If you're looking to boost your portfolio with some new additions, then exchange traded funds (ETFs) could be an easy way to do this.
This is because ETFs give investors the opportunity to invest in a large and diverse number of shares through just a single investment.
Not only that, they give investors a way to invest into markets or sectors that would usually be difficult to access.
But which ETFs should you buy today? Two that I would add to my portfolio are listed below:
BetaShares Asia Technology Tigers ETF (ASX: ASIA)
I think the BetaShares Asia Technology Tigers ETF could generate strong returns for investors over the next decade. In many respects, it is Asia's version of the famous Nasdaq 100 index (see below). The ETF gives investors exposure to the 50 largest technology and ecommerce companies that have their main area of business in Asia (excluding Japan).
These include tech giants such as Alibaba, Baidu, JD.com, and Tencent Holdings. BetaShares notes that due to its younger, tech-savvy population, Asia is surpassing the West in respect to technological adoption. As a result, the sector is anticipated to remain a growth sector for a long time to come. This bodes well for the 50 companies included in this ETF and for owners of it.

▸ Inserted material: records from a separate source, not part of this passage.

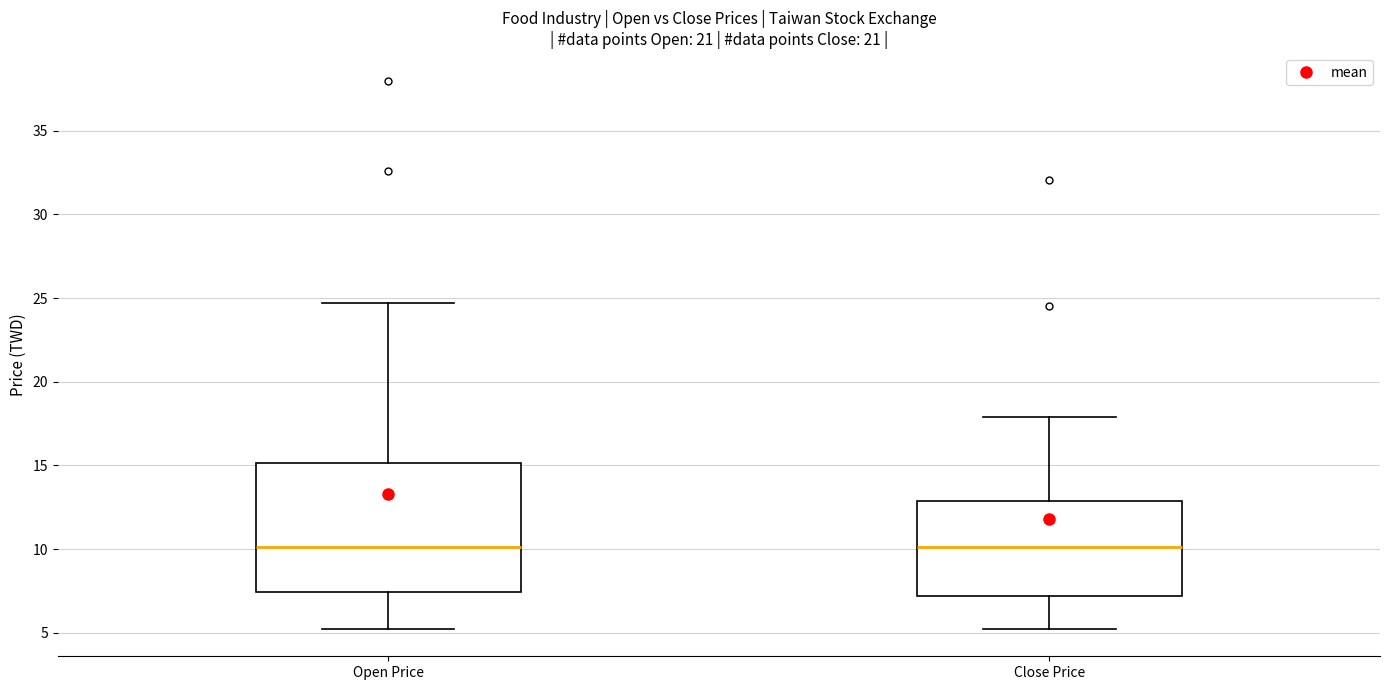

Reading left to right, transcribe this box plot: for each box, give where its median line is, the range the box spans, and where its two whiskers end, as read against the y-axis. The values are not printed on the chart, so give them approximately, as read against the axis.

Open Price: median 10.0, box 7.5 to 15.0, whiskers 5.5 to 24.5
Close Price: median 10.0, box 7.0 to 13.0, whiskers 5.0 to 18.0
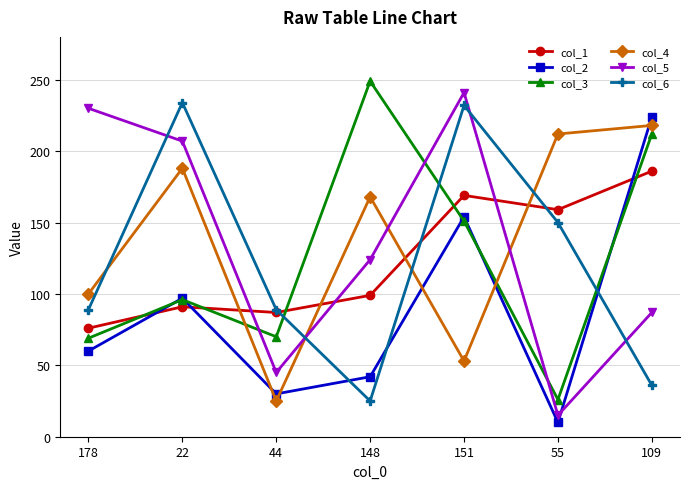

Which label corresponds to the smallest value in the chart?

55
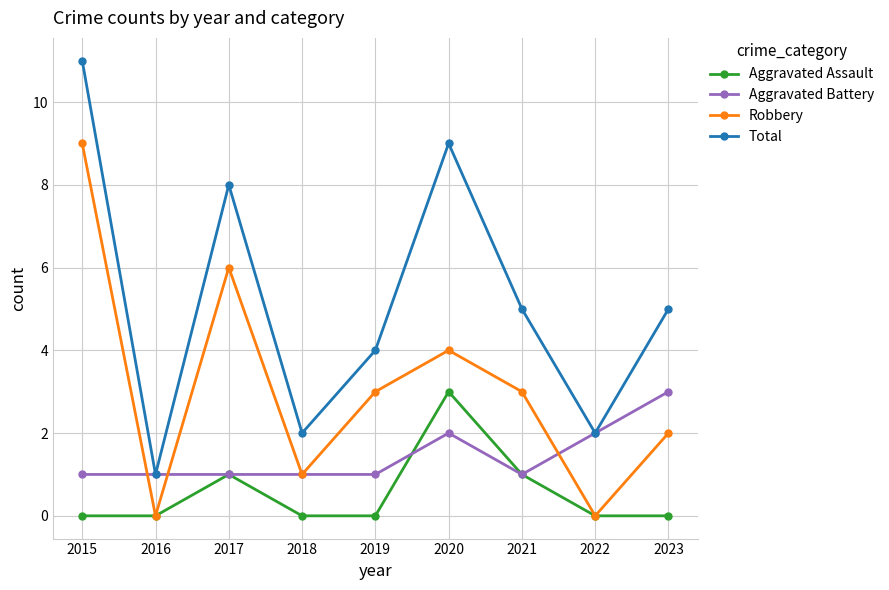

Which series has the largest range (max minus min)?

Total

BetaShares NASDAQ 100 ETF (ASX: NDQ)
My favourite ETF is the BetaShares NASDAQ 100 ETF. This ETF aims to track the performance of the NASDAQ 100 index, which comprises 100 of the largest non-financial companies listed on the famous exchange.
This includes many companies that are at the forefront of the new economy, such as Amazon, Apple, Facebook, and Netflix. BetaShares notes that the ETFs strong focus on technology gives diversified exposure to a high-growth potential sector that is under-represented in the Australian share market. Given the quality on offer in the ETF, I believe it is likely to outperform the ASX 200 over the long run.